Records drawn from a dataset:
○ ○ ○ ○ ○ ○ ○

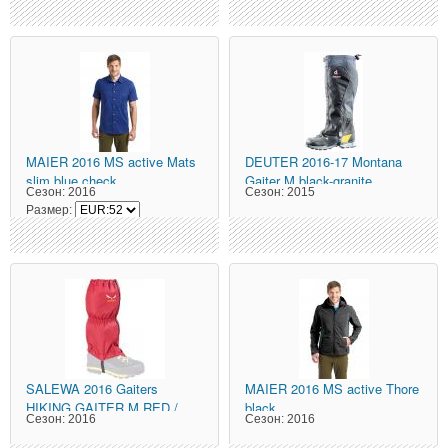
MAIER
2016 MS active Mats
DEUTER
2016-17 Montana
slim blue check
Gaiter M black-granite
Сезон:
2016
Сезон:
2015
Размер:
SALEWA
2016 Gaiters
MAIER
2016 MS active Thore
HIKING GAITER M RED /
black
Сезон:
2016
Сезон:
2016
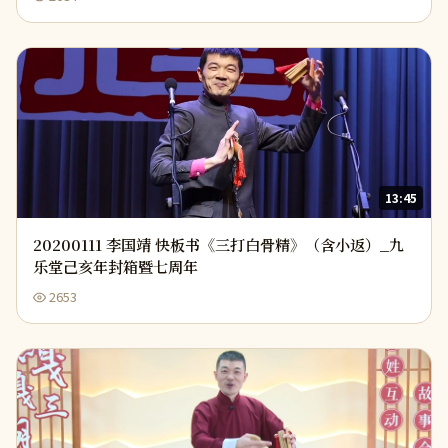
13:45
20200111 李国靖 快板书《三打白骨精》（含小返）_九
乐堂己亥年封箱暨七周年
2653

○ ○ ○ ○ ○ ○ ○

Prompt: Match on "active" and report each line of the data above that has it.

Output of the task:
2016 MS active Mats
2016 MS active Thore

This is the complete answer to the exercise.